Never has that been more true.
The company that collected cattle and horse corpses for disposal now is dead itself, the victim of a new federal regulation on cattle renderers that is designed to prevent mad-cow disease.
The federal regulation, which takes effect in April, has led to uncertainty in the cattle industry about how to dispose of dead animals. Consequently, the Halfway Packing Co. has shut down, leaving ranchers in one of the nation's largest beef cattle states without any company willing to travel from farm to farm picking up dead livestock.
"It's a hardship, and from a potential disease and public health standpoint, it's a critical issue," said Jeff Windett, executive vice president for the Missouri Cattlemen's Association. "If dead animals are not disposed of properly, they could present a health problem and a disease problem."
There are four main options for disposing of dead livestock: burning, composting, burying and rendering. Rendering companies turn animal waste such as eyes, hooves and intestines into a variety of products such as biofuels, gelatin, animal feed and various industrial chemicals.
The new U.S. Food and Drug Administration regulations require renderers and animal feed manufacturers to remove the brain and spinal cord from cows 30 months and older. The rule is intended to prevent central nervous system tissue of dead cattle from getting into animal feed, because it can cause bovine spongiform encephalopathy, or mad cow disease.
But the health safeguards also carry a cost for rendering companies and farmers.
Until this year, the trucks at Halfway Packing Co. traveled more than 1,000 miles a day picking up carcasses in 20 counties through the heart of Missouri's cattle country.
Richard Spinning, the company's owner, charged about $20 per cow and used the meat to make canned pet food and sold the hides. So unlike renderers that can use waste from the animals, Spinning could only use the well-preserved carcasses that were picked up. He estimated that to stay in business under the federal rule, he would have had to charge more than $100 per animal.
Spinning said he understands the problem farmers face in disposing of their dead livestock, but he couldn't continue losing money and staying in business as the last holdout.
"Our credit cards went further and now they're maxed out. We was dumb, we should have shut down a long time ago," he said.
Missouri State Veterinarian Taylor Woods said there aren't many good options for farmers to dispose of carcasses on their own.
"There's not much of a way that the average producer can burn a cow. They can put one on a big bale of hay or put it on brush, but it takes a lot of brush to burn a cow," Woods said. "To compost a cow, you have to cut her up and that's not a job most of us like to do. And right now, you can't hardly dig a hole in the winter months."

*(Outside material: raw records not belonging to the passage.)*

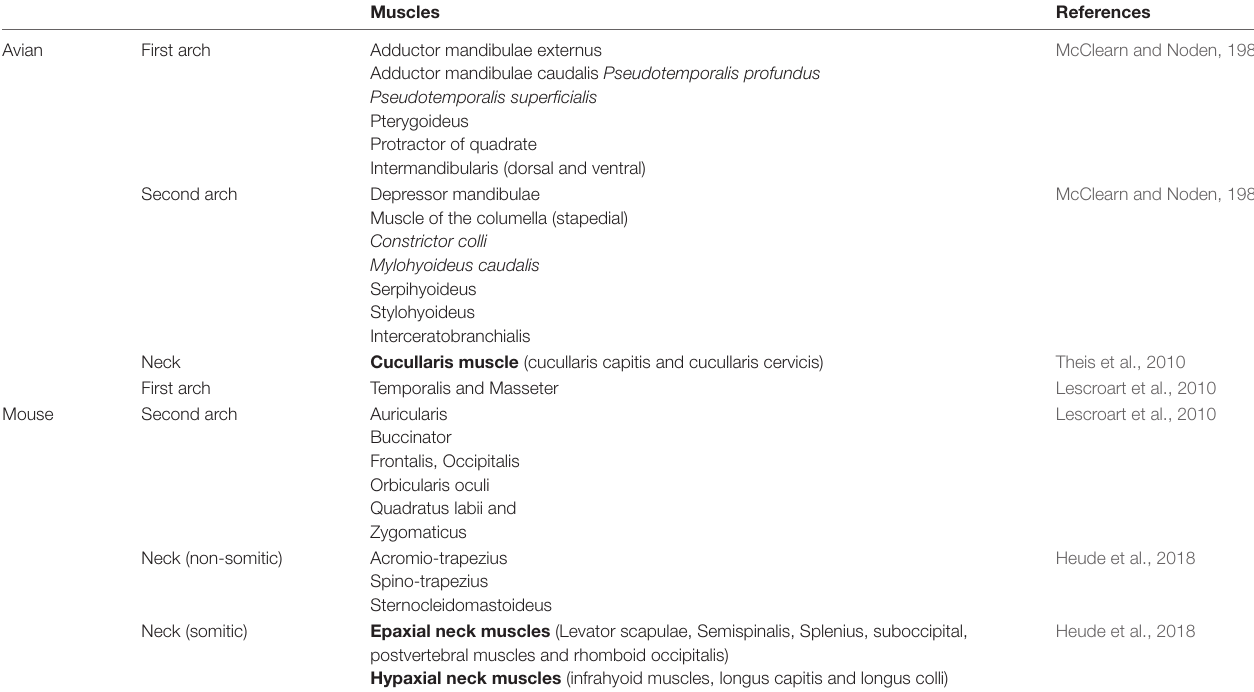
TABLE 1 | Avian and mouse facial and neck muscle.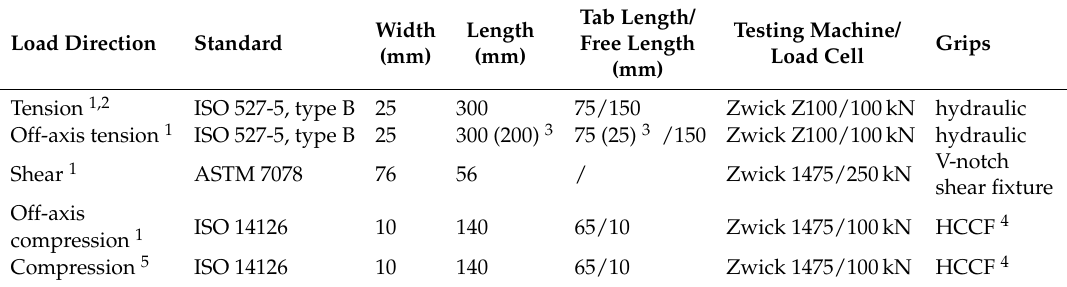
Table 6. Standards and specimen dimensions for material testing in transverse fiber direction of reference samples, samples with gaps and fiber shearing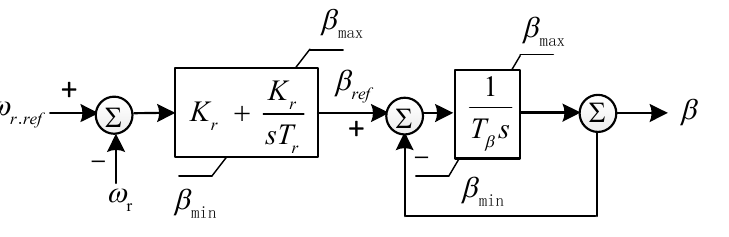
Figure 2. Pitch angle controller.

A spokeswoman for FDA said the agency acknowledges the new rule could pose a hardship and has been working with farmers and renderers. But spokeswoman Siobhan DeLancey said the tougher rule is necessary, because mad cow disease has been linked to more than 200 human deaths worldwide, none of which involved U.S. beef.
"The FDA has an obligation to put control measures in place that will prevent the threats to public and animal health that occurred in other countries," DeLancey said.

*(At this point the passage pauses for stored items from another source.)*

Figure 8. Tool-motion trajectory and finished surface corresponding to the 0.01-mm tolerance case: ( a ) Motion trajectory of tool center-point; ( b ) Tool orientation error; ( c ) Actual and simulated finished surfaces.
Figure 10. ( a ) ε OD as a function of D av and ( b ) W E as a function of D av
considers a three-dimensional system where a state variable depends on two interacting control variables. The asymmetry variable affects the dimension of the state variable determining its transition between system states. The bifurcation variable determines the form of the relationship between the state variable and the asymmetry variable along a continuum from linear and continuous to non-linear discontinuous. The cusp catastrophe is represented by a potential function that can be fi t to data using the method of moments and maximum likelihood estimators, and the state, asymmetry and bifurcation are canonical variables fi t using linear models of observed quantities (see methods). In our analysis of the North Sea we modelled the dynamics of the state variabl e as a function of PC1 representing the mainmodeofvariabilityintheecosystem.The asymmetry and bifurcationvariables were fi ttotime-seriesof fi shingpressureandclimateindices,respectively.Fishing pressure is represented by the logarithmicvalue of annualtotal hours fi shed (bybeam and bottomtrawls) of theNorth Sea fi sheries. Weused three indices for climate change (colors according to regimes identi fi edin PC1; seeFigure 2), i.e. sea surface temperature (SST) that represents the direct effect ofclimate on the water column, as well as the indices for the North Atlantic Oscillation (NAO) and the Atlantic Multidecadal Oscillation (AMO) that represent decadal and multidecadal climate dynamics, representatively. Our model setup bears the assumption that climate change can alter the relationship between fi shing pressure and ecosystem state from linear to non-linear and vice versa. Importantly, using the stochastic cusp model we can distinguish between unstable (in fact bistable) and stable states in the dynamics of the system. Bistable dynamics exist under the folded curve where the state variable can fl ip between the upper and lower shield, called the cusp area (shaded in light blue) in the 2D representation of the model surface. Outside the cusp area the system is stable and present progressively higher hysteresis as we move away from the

Nationwide, 54 billion pounds of animal parts are rendered each year. But only a small portion of that — several billion pounds — comes from animals that die on farms.
Tom Cook, who leads an Alexandria, Va.,-based trade group for renderers, said it's unlikely many companies are willing to deal with cows that are more than 30 months old, unless they receive them in large quantities.

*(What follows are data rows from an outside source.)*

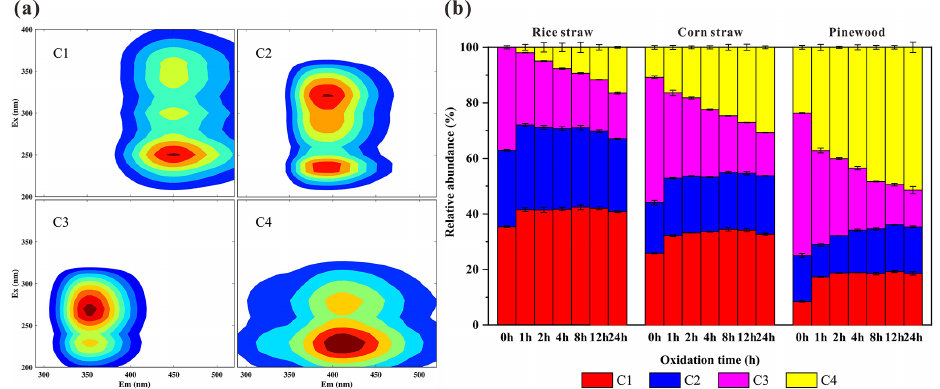
Figure 4. (a) Three fluorescent components of the BB BrC identified by the EEM–PARAFAC model. (b) Variations in the abundances of the individual fluorescent components (C1–C4) within the water-soluble BrC in RS, CS, and PW smoke particles during the ozone aging process. The fluorescent spectra of components C1–C4 are listed in the upper layer, and the corresponding loading positions and identification are shown in Table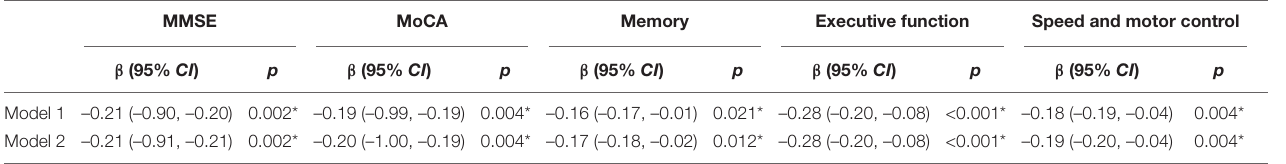
TABLE 6 | Association between total CSVD burden and cognitive domains after propensity score matching. MMSE MoCA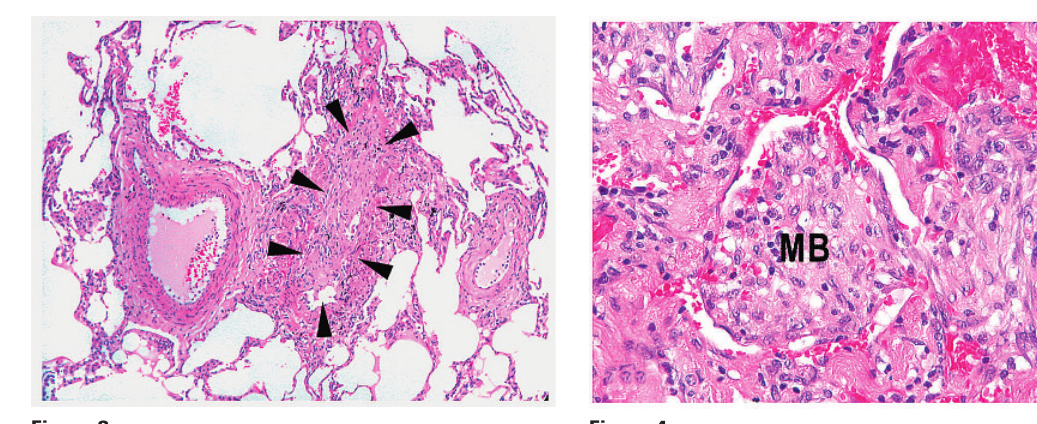
Focal organising pneumonia composed of Masson bodies (MB) (haematoxylin-eosin, magnification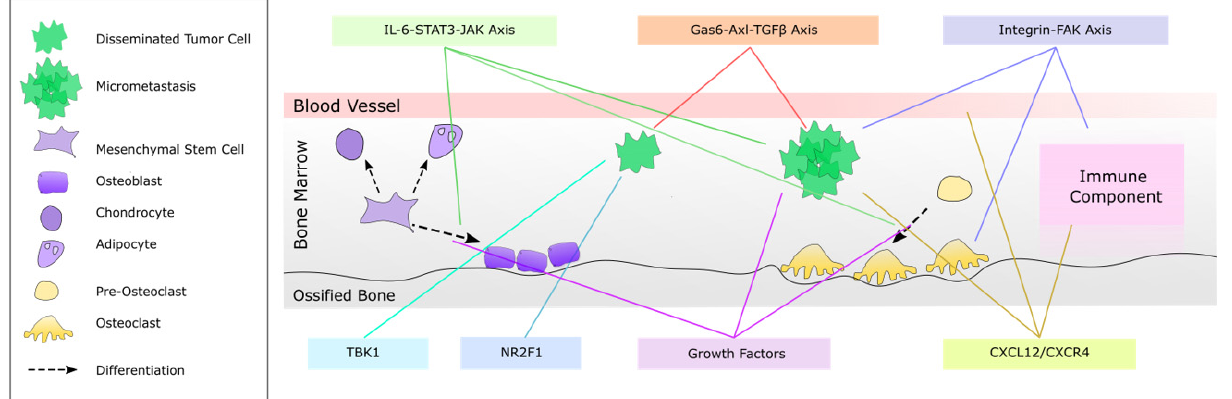
Figure 1. Cell–cell communication pathways as possible targets to prevent development of or treat bone metastasis. Bone metastasis is mediated by many tumor intrinsic factors, but also by cell–cell communication between tumor cells and bone resident cells. Precursor cells residing in the bone marrow can differentiate into immune cells or bone remodeling cell types such as osteoclasts and osteoblasts, which can either inhibit or promote tumor cell growth and progression into a micrometastasis. Cellular processes such as immunosuppression, bone remodeling or angiogenesis can also promote development of macrometastases in the bone, and often share regulatory pathways which could serve as very effective therapeutic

Disposing of dead animals is a key part of the agriculture business, and the change has farmers searching for solutions. Someone recently dropped off a dead young cow at the Halfway Packing Co., even though the driveway had been blockaded with the company's trucks.
Some in the cattle industry fear dead cattle could be left rotting on farms or dragged into creeks, or that even properly buried animals will eventually become so concentrated that wells and groundwater could become contaminated.
Lyle Caselman, who runs a sale barn eight miles from the Halfway Packing Co., said there usually is at least one death at each of his five cattle sales per month. Without the packing company, he now collects the dead cattle, covers them with a tarp and hauls them at night to avoid attracting attention. He buries the cattle in his pastures.
"It's been a nightmare for us so far, and it's yet really to come, because in the summer is when we lose the most of them," said Caselman, who auctions about 60,000 cattle each year at the Buffalo Livestock Market in Buffalo, Mo. "It can get really stinky."